---- PROVIDED DATA
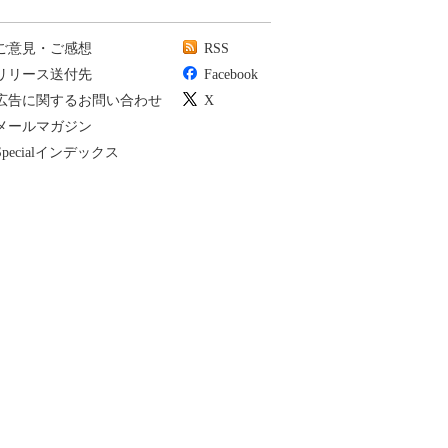
ご意見・ご感想
RSS
リリース送付先
Facebook
広告に関するお問い合わせ
X
メールマガジン
Specialインデックス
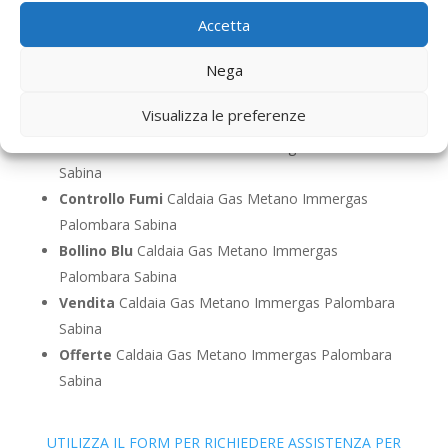
Palombara Sabina
Accetta
Pronto Intervento
Caldaia Gas Metano Immergas
Palombara Sabina
Nega
Sostituzione
Caldaia Gas Metano Immergas
Visualizza le preferenze
Palombara Sabina
Pulizia
Caldaia Gas Metano Immergas Palombara
Sabina
Controllo Fumi
Caldaia Gas Metano Immergas
Palombara Sabina
Bollino Blu
Caldaia Gas Metano Immergas
Palombara Sabina
Vendita
Caldaia Gas Metano Immergas Palombara
Sabina
Offerte
Caldaia Gas Metano Immergas Palombara
Sabina
UTILIZZA IL FORM PER RICHIEDERE ASSISTENZA PER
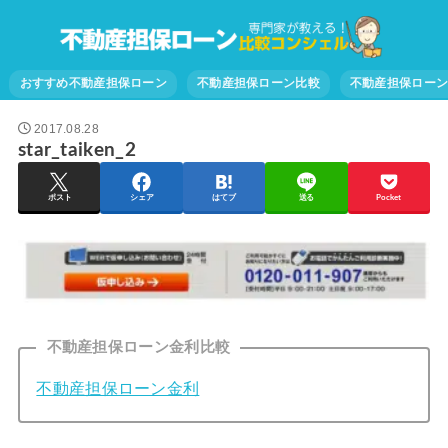
おすすめ不動産担保ローン
不動産担保ローン比較
不動産担保ロー
2017.08.28
star_taiken_2
ポスト
シェア
はてブ
送る
Pocket
不動産担保ローン金利比較
不動産担保ローン金利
--------
> **REQUIRED WORK**
In repeating the lines above, keep the wording exact and leave every picture out.

> **WRITTEN ANSWER**
ご意見・ご感想
RSS
リリース送付先
Facebook
広告に関するお問い合わせ
X
メールマガジン
Specialインデックス
Palombara Sabina
Accetta
Pronto Intervento
Caldaia Gas Metano Immergas
Palombara Sabina
Nega
Sostituzione
Caldaia Gas Metano Immergas
Visualizza le preferenze
Palombara Sabina
Pulizia
Caldaia Gas Metano Immergas Palombara
Sabina
Controllo Fumi
Caldaia Gas Metano Immergas
Palombara Sabina
Bollino Blu
Caldaia Gas Metano Immergas
Palombara Sabina
Vendita
Caldaia Gas Metano Immergas Palombara
Sabina
Offerte
Caldaia Gas Metano Immergas Palombara
Sabina
UTILIZZA IL FORM PER RICHIEDERE ASSISTENZA PER
おすすめ不動産担保ローン
不動産担保ローン比較
不動産担保ロー
2017.08.28
star_taiken_2
ポスト
シェア
はてブ
送る
Pocket
不動産担保ローン金利比較
不動産担保ローン金利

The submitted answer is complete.